Fitzroy Council, in tandem with the Royal Historical Society and the National Trust, rallied in support of John, asserting the house’s value as a relic of colonial history deserving preservation. According to information from an oral history interview, as detailed on page 12 of the Fitzroy History Society’s records, Laurie attributed this accomplishment to Councillors Wood and Brodie. It is suggested that John may have initiated contact with them, leading to this achievement. This collective effort bore fruit in 1965, shortly before John’s passing, when a letter from the Commission declared an exemption for their house from compulsory acquisition.

Soon thereafter, a familiar scenario unfolded as Laurie received another letter from the Housing Commission, indicating the Commission’s interest in reopening negotiations. Evidently composing a letter infused with displeasure, Laurie effectively secures her position, compelling the housing commission to extend her tenure without restrictions. All these events occurred prior to the enactment of the Historical Buildings Preservation Act by the Hamer government. It is noteworthy that along the south side of Hanover Street, almost all houses underwent demolition and were substituted with maisonettes, except for a singular anomaly, 36-38 Hanover Street (1965.0004.00026; 1965.0004.00031; 1965.0004.00275; 1965.0004.00198). The circumstances surrounding the preservation of this particular house, facing number 35, also arouse curiosity, inviting inquiry into the reasons behind its exception.

Figure 4: View of 35 Hanover street, plausibly when it was occupied by Victorian Infant Asylum, c. 1865, source: Find & Connect. 2
Amidst the row of houses on the north side of Hanover Street, only John and Laurie’s house managed to escape the wave of demolition, while others – including number 7, of which John captured photographs before and in the process of demolition in 1959 – were torn down notwithstanding the evident absence of characteristics, as depicted in the photographs (1965.0004.00158; 1965.0004.00364; 1965.0004.00365; 1965.0004.00366), that would align with the designation of “slums”. Curiously, as recounted by Laurie, John had “[…] managed to get our house bumped up from [category] C to B presumably with the agreement of the other members. (laughs!)3

In light of these circumstances, it is worth considering that, besides his personal campaigning to preserve their house,  John’s membership in the “Survey and Identification” committee  played a pivotal role in the subsequent  reclassification and continued existence of this single house on the northern side of Hanover street.

This story has presented me with the opportunity to capture yet another photograph of House Number 35 for archival purposes, 158 years after the first photograph was taken (Fig. 5)! The enduring pine trees, standing tall and now towering over the beautifully renovated bluestone residence (– and far from the threat of ‘slums’.)

Figure 5: View of House Number 35 on Hanover St, 26 August 2023, photograph by R. Alburz.
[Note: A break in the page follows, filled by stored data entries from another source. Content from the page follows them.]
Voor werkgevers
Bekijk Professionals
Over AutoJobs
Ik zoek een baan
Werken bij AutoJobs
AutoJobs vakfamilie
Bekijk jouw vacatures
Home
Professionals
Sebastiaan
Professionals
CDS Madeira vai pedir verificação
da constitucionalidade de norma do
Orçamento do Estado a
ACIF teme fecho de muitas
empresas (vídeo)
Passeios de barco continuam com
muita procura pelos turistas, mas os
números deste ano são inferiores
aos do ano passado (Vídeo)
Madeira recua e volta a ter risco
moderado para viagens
Ronak Alburz is a Ph.D. candidate at the University of Melbourne, and her current research specifically investigates the transmission of knowledge, cult practices, and funerary traditions, with an emphasis on the influence originating from the Black Sea region and its impact on northern and central Italy in the Archaic Period.
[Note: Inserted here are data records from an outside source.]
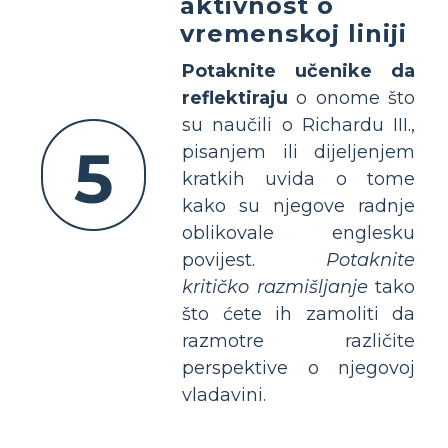
aktivnost o
vremenskoj liniji
Potaknite učenike da
reflektiraju
o onome što
su naučili o Richardu III.,
5
pisanjem ili dijeljenjem
kratkih uvida o tome
kako su njegove radnje
oblikovale englesku
povijest.
Potaknite
kritičko razmišljanje
tako
što ćete ih zamoliti da
razmotre različite
perspektive o njegovoj
vladavini.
  1. There is also another photograph of the house from 1988 in the Caroline Simpson Collection, record number: 38480. For ownership history see Fitzroy History Society.
  2. According to Find & Connect, the original photograph is in the collection of Berry Street Archives.
  3. Fitzroy History Society, page 13. There are two audio recordings of the interview on the Fitzroy History Society’s page. The first YouTube video, which is the full version of the interview, has a much lower sound quality. However, the above-mentioned quote regarding the reclassification of John O’Brien’s house can be found at minutes 5:40 through 6:10. The second YouTube video on the page has a higher sound quality, but it is a much shorter version of the interview. Interestingly, it starts with the third question on the transcript of the interview. The above quote was the answer to the second question, so it has been edited out of this shorter version.